Era um espaço do tamanho de muitas constelações, imenso. De costas para si, sobre um lindíssimo monte-de-vénus, Abel parecia distinguir a silhueta negra de um corpo feminino que, depois, se despia lentamente. Era Sara, era Leonor, era Luísa, ou ninguém? Talvez apenas uma voz, vinda do vazio interestelar, a perguntar se era menino ou monstro. Monstro ou menina. O vulto ria alto, um riso de fortúnio e fortuna. Depois, num ápice de maldição, tudo aquilo se fez em chamas e, das cinzas, surgiu o tal prado muito verde, encostado a um rio brilhante e viscoso, na margem do qual um pastor ainda conseguia sorrir diante do trevo iluminado pelas três folhas. E disse-lhe o pastor: Tinham-te dado a ver, desde o início, essas três luzes; a primeira esfumou-se rapidamente em chamas muito altas; a segunda tinha-te possuído o corpo, mas não a aventura e, por fim, a terceira, quer queiras, quer não, há-de ter-te feito o corpo e a alma para sempre aziagos. Dito isto, o pastor desapareceu e, em seu lugar, ressurgiu o enorme lobo de dentes de marfim que, talvez, devido ao olhar fervoroso de Abel, logo se pôs em fuga através dos matos e arvoredos daquela campina inóspita perto de Barcelona. Naquele tempo, diz o feitiço do sonho, que se atravessava a campina até à praia do Tejo em três horas, sobre um arrolado de troncos e alguns panos de pele de Banguecoque. Foi por aí que Ulisses conheceu Abel e dele retirou o nome, sob o olhar matriarcal de Marieva, sua mãe, e Maria Alba, mulher fundadora e sua avó.

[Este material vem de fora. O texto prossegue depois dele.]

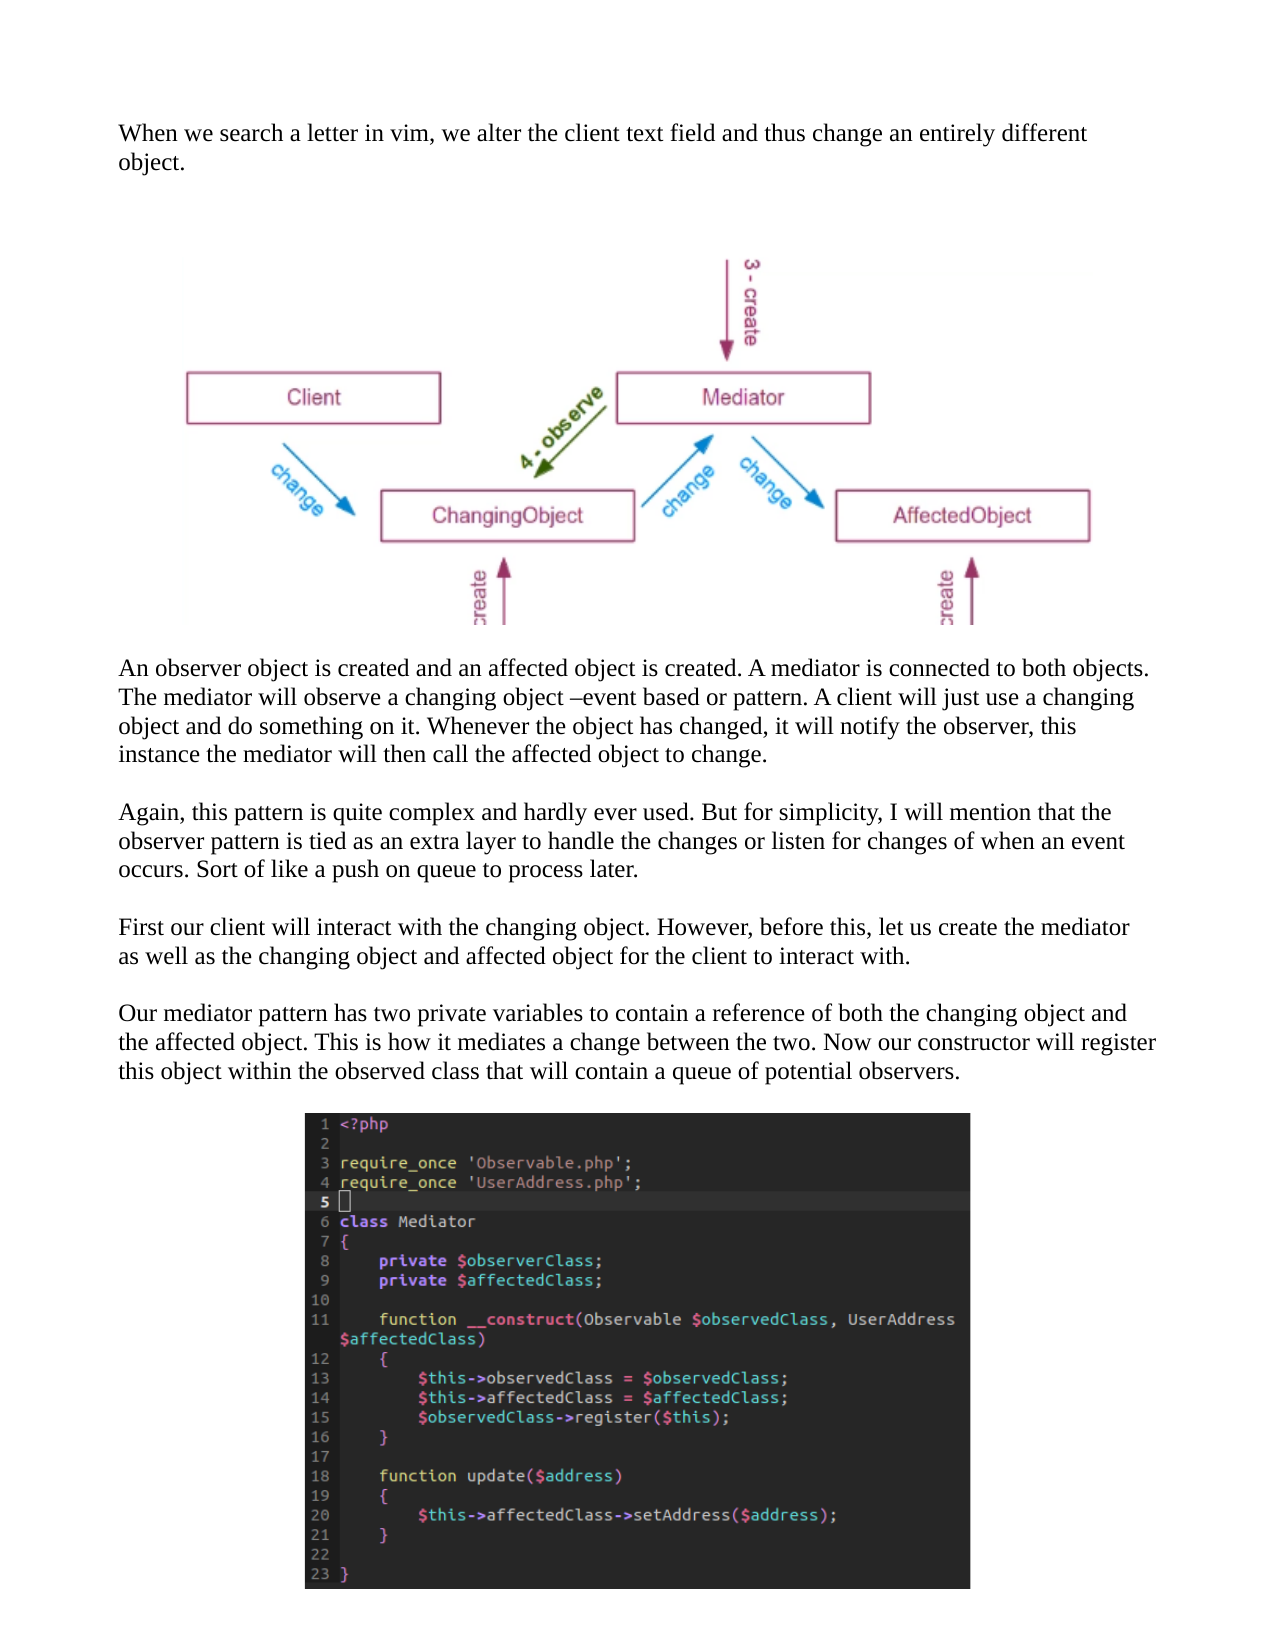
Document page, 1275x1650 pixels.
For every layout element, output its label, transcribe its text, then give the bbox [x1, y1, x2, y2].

text An observer object is created and an affected object is created. A mediator is connected to both objects. The mediator will observe a changing object –event based or pattern. A client will just use a changing object and do something on it. Whenever the object has changed, it will notify the observer, this instance the mediator will then call the affected object to change. [118, 653, 1157, 768]
text First our client will interact with the changing object. However, before this, let us create the mediator as well as the changing object and affected object for the client to interact with. [118, 912, 1157, 969]
picture [182, 257, 1094, 625]
text Our mediator pattern has two private variables to contain a reference of both the changing object and the affected object. This is how it mediates a change between the two. Now our constructor will register this object within the observed class that will contain a queue of potential observers. [118, 998, 1157, 1084]
text Again, this pattern is quite complex and hardly ever used. But for simplicity, I will mention that the observer pattern is tied as an extra layer to handle the changes or listen for changes of when an event occurs. Sort of like a push on queue to process later. [118, 797, 1157, 883]
text When we search a letter in vim, we alter the client text field and thus change an entirely different object. [118, 118, 1157, 176]
picture [304, 1113, 971, 1589]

Até que um ciclone e dois terramotos varreram a grandeza do estuário, por duas vezes, em cada sete mil anos. Mas a tribo subsistiu sempre. Virada para o oceano da vida e para o derradeiro rio do silêncio. Quando Abel parecia regressar à posição de feto, dentro de uma redoma fechada e iluminada por cores boreais, deu então um enorme grito que fez eco em toda a igreja do Corpo Santo.

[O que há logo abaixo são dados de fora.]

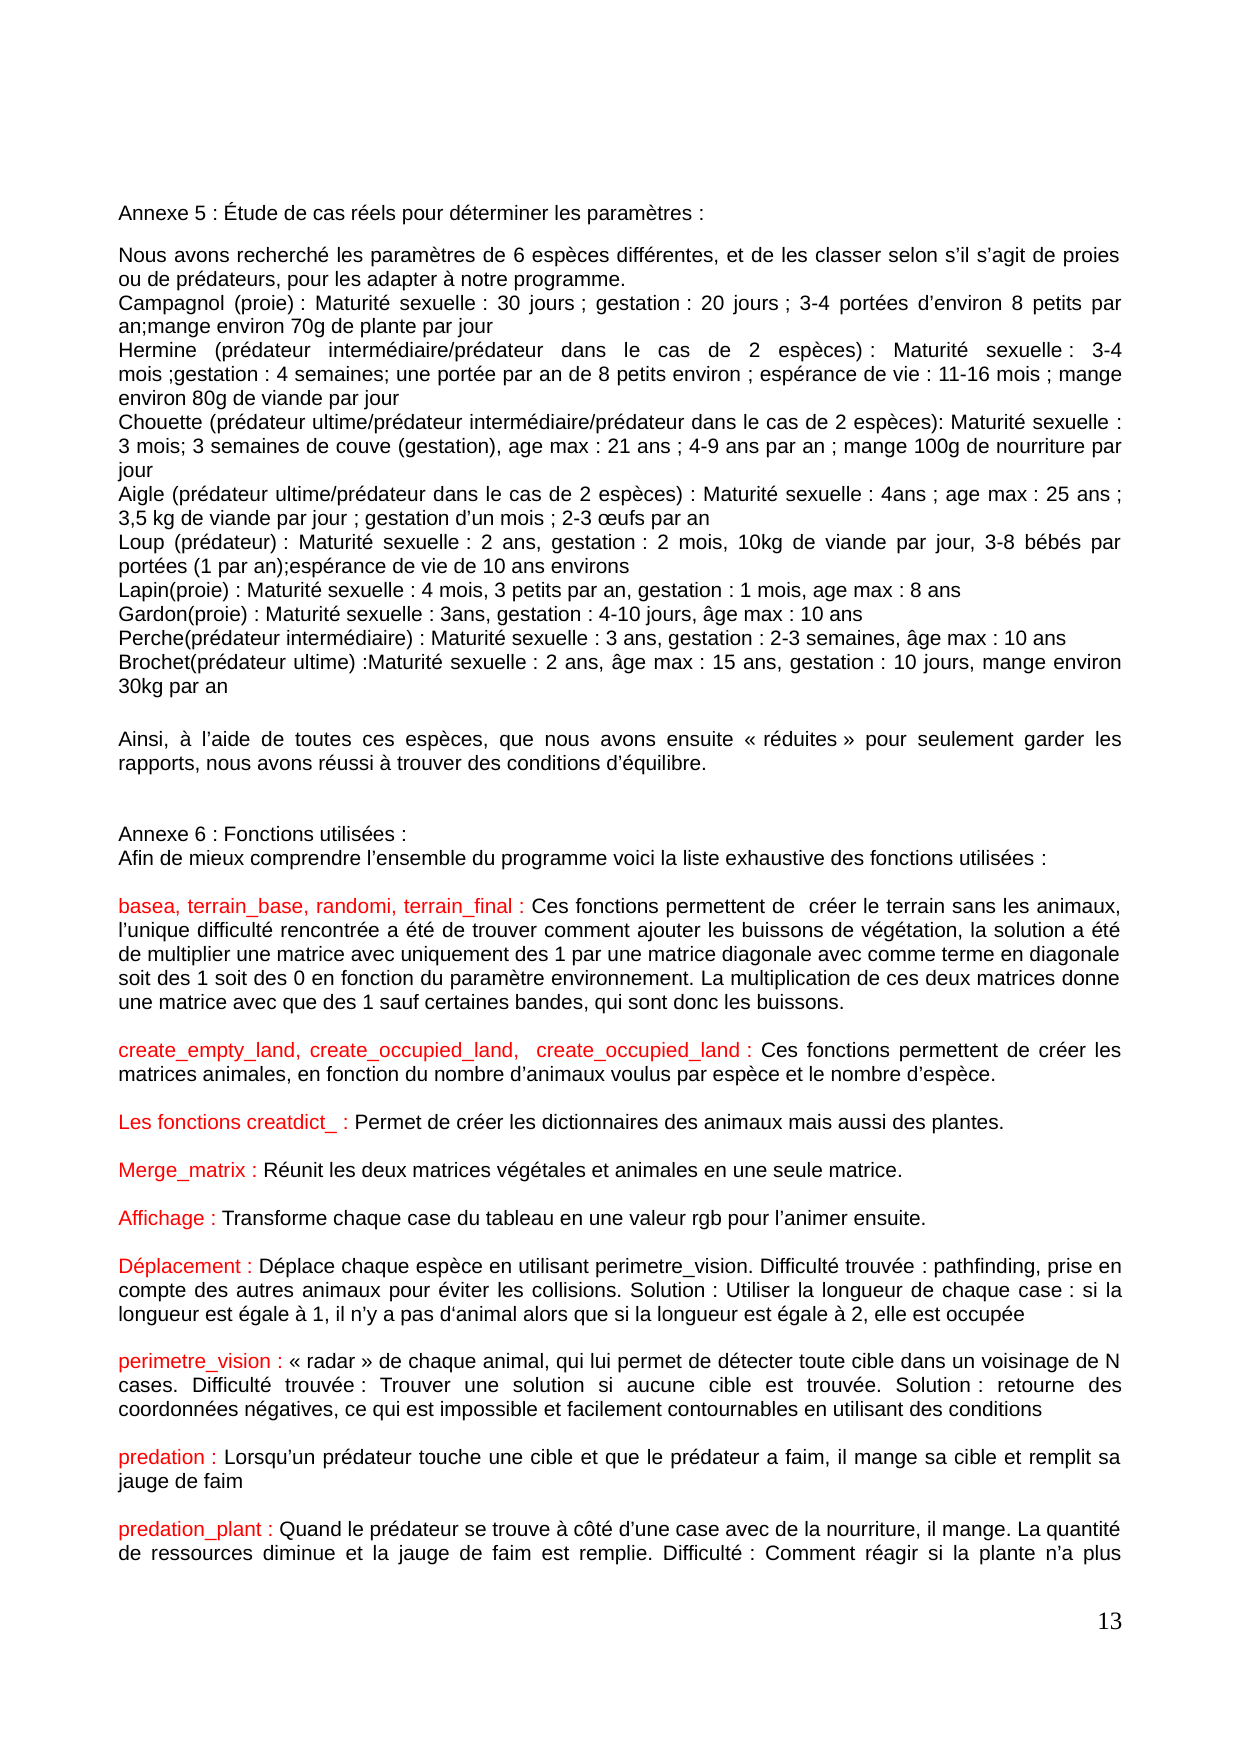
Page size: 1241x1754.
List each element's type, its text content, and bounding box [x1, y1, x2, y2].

text Merge_matrix : Réunit les deux matrices végétales et animales en une seule matrice. [118, 1158, 1122, 1182]
text predation : Lorsqu’un prédateur touche une cible et que le prédateur a faim, il mange sa cible et remplit sa jauge de faim [118, 1445, 1122, 1493]
text Perche(prédateur intermédiaire) : Maturité sexuelle : 3 ans, gestation : 2-3 semaines, âge max : 10 ans [118, 626, 1122, 650]
text Affichage : Transforme chaque case du tableau en une valeur rgb pour l’animer ensuite. [118, 1206, 1122, 1229]
text Nous avons recherché les paramètres de 6 espèces différentes, et de les classer selon s’il s’agit de proies ou de prédateurs, pour les adapter à notre programme. [118, 242, 1122, 290]
text create_empty_land, create_occupied_land, create_occupied_land : Ces fonctions permettent de créer les matrices animales, en fonction du nombre d’animaux voulus par espèce et le nombre d’espèce. [118, 1038, 1122, 1086]
text Lapin(proie) : Maturité sexuelle : 4 mois, 3 petits par an, gestation : 1 mois, age max : 8 ans [118, 578, 1122, 602]
text Annexe 6 : Fonctions utilisées : [118, 822, 1122, 846]
text Hermine (prédateur intermédiaire/prédateur dans le cas de 2 espèces) : Maturité sexuelle : 3-4 mois ;gestation : 4 semaines; une portée par an de 8 petits environ ; espérance de vie : 11-16 mois ; mange environ 80g de viande par jour [118, 338, 1122, 410]
text Les fonctions creatdict_ : Permet de créer les dictionnaires des animaux mais aussi des plantes. [118, 1110, 1122, 1134]
text Chouette (prédateur ultime/prédateur intermédiaire/prédateur dans le cas de 2 espèces): Maturité sexuelle : 3 mois; 3 semaines de couve (gestation), age max : 21 ans ; 4-9 ans par an ; mange 100g de nourriture par jour [118, 410, 1122, 482]
text Afin de mieux comprendre l’ensemble du programme voici la liste exhaustive des fonctions utilisées : [118, 846, 1122, 870]
text Déplacement : Déplace chaque espèce en utilisant perimetre_vision. Difficulté trouvée : pathfinding, prise en compte des autres animaux pour éviter les collisions. Solution : Utiliser la longueur de chaque case : si la longueur est égale à 1, il n’y a pas d‘animal alors que si la longueur est égale à 2, elle est occupée [118, 1253, 1122, 1325]
text basea, terrain_base, randomi, terrain_final : Ces fonctions permettent de créer le terrain sans les animaux, l’unique difficulté rencontrée a été de trouver comment ajouter les buissons de végétation, la solution a été de multiplier une matrice avec uniquement des 1 par une matrice diagonale avec comme terme en diagonale soit des 1 soit des 0 en fonction du paramètre environnement. La multiplication de ces deux matrices donne une matrice avec que des 1 sauf certaines bandes, qui sont donc les buissons. [118, 894, 1122, 1014]
text Brochet(prédateur ultime) :Maturité sexuelle : 2 ans, âge max : 15 ans, gestation : 10 jours, mange environ 30kg par an [118, 650, 1122, 698]
text Gardon(proie) : Maturité sexuelle : 3ans, gestation : 4-10 jours, âge max : 10 ans [118, 602, 1122, 626]
text perimetre_vision : « radar » de chaque animal, qui lui permet de détecter toute cible dans un voisinage de N cases. Difficulté trouvée : Trouver une solution si aucune cible est trouvée. Solution : retourne des coordonnées négatives, ce qui est impossible et facilement contournables en utilisant des conditions [118, 1349, 1122, 1421]
text Annexe 5 : Étude de cas réels pour déterminer les paramètres : [118, 200, 1122, 224]
text Aigle (prédateur ultime/prédateur dans le cas de 2 espèces) : Maturité sexuelle : 4ans ; age max : 25 ans ; 3,5 kg de viande par jour ; gestation d’un mois ; 2-3 œufs par an [118, 482, 1122, 530]
text predation_plant : Quand le prédateur se trouve à côté d’une case avec de la nourriture, il mange. La quantité de ressources diminue et la jauge de faim est remplie. Difficulté : Comment réagir si la plante n’a plus [118, 1517, 1122, 1565]
text Campagnol (proie) : Maturité sexuelle : 30 jours ; gestation : 20 jours ; 3-4 portées d’environ 8 petits par an;mange environ 70g de plante par jour [118, 290, 1122, 338]
text Loup (prédateur) : Maturité sexuelle : 2 ans, gestation : 2 mois, 10kg de viande par jour, 3-8 bébés par portées (1 par an);espérance de vie de 10 ans environs [118, 530, 1122, 578]
text Ainsi, à l’aide de toutes ces espèces, que nous avons ensuite « réduites » pour seulement garder les rapports, nous avons réussi à trouver des conditions d’équilibre. [118, 726, 1122, 774]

Acordou assim Abel e, sem querer, pregou um imenso susto às velhas ovarinas que persistiam na sua continuada ladainha. Com o coro destas e com o protesto dos familiares do morto, todos os restantes doze acabaram por acordar e, de uma só leva, saíram para o exterior.

Iniciava-se agora a noite fechada e derradeira. E, mais acima, nas traseiras da Vítor Cordon, sobre um renque de janelas ogivais e sombrias, entre malvas, alecrins e manjeronas, o corvo negro voltou outra vez a pousar.